Omdat artikel 6 van het uitvoeringsbesluit bepaalt dat het uitvoeringsbesluit van toepassing is tot en met 31 maart 2016, voorziet artikel II in het vervallen van deze regeling ter uitvoering van het uitvoeringsbesluit met ingang van 1 april 2016.

II. Transponeringstabel

Onderstaande transponeringstabel heeft betrekking op Uitvoeringsbesluit 2012/756/EU van de Commissie van 5 december 2012 betreffende maatregelen om het binnenbrengen en de verspreiding in de Unie van Pseudomonas syringae pv. actinidiae Takikawa, Serizawa, Ichikawa, Tsuyumu & Goto te voorkomen (PbEU 2012, L 335). In de tabel is in de rechterkolom aangegeven waar de in de linkerkolom vermelde artikelen van het uitvoeringsbesluit in nieuwe regelgeving zijn verwerkt.

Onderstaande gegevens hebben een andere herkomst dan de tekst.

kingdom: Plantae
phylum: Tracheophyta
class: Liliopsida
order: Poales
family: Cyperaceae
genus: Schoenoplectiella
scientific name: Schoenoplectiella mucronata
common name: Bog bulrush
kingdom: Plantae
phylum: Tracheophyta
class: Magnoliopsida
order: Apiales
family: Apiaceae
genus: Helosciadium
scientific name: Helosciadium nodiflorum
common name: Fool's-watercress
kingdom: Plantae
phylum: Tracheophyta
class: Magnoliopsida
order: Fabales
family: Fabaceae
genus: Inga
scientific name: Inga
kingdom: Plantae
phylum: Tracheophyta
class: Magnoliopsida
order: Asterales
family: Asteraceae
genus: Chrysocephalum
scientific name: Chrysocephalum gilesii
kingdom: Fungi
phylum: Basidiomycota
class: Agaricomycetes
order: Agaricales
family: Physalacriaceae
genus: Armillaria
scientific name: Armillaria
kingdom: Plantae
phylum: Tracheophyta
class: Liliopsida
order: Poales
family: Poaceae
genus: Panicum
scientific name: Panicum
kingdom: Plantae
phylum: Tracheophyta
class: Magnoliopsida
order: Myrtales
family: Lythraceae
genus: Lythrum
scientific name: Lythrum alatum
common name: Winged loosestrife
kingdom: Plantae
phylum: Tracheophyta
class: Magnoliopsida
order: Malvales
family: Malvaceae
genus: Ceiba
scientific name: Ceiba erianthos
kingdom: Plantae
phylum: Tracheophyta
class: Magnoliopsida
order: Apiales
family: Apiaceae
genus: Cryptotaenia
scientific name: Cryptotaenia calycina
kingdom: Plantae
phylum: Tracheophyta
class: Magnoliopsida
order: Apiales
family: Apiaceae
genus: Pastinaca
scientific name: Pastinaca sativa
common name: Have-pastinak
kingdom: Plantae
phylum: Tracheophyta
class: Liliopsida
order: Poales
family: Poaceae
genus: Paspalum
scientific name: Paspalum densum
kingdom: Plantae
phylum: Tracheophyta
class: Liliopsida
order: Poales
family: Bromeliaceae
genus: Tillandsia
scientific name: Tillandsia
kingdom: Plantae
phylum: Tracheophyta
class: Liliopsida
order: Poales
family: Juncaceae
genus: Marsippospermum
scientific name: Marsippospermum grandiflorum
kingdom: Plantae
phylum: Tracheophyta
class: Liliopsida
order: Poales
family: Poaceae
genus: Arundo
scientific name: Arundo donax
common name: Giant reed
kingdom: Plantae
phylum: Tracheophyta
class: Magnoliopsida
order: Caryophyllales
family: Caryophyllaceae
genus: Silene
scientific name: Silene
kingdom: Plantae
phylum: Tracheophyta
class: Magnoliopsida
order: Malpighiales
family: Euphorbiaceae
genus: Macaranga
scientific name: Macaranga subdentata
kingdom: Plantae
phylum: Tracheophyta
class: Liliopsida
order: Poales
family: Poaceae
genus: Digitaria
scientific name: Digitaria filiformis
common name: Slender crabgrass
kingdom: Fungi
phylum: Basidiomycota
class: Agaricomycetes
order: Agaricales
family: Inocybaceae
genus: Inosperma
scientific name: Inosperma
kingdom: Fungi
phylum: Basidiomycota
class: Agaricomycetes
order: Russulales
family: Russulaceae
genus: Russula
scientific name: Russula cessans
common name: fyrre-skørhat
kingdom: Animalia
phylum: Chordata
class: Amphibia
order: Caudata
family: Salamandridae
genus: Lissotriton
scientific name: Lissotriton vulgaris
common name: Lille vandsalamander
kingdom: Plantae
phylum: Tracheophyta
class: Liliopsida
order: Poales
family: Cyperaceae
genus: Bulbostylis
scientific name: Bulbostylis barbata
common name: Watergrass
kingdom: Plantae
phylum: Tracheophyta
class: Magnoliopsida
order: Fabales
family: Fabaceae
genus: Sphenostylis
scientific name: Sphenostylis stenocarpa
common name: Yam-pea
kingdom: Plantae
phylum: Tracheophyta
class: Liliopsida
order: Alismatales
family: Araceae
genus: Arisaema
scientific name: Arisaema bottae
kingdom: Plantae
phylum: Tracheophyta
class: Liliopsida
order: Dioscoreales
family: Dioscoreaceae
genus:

Uitvoeringsbesluit nr. 2012/756/EU

Bepaling ter uitvoering van het uitvoeringsbesluit

Artikel 1

Artikel I van deze regeling (artikel 12m, eerste lid, van de Regeling invoer, uitvoer en verkeer van planten)

Artikel 2

Artikel I van deze regeling (artikel 12m, tweede lid, van de Regeling invoer, uitvoer en verkeer van planten)

Artikel 3

Artikel I van deze regeling (artikel 12m, derde lid, van de Regeling invoer, uitvoer en verkeer van planten)

Artikel 4

Behoeft naar zijn aard geen uitvoering in regelgeving

Artikel 5

Behoeft naar zijn aard geen uitvoering in regelgeving

Artikel 6

Artikel II van deze regeling

Artikel 7

Behoeft naar zijn aard geen uitvoering in regelgeving

De Staatssecretaris van Economische Zaken, S.A.M. Dijksma.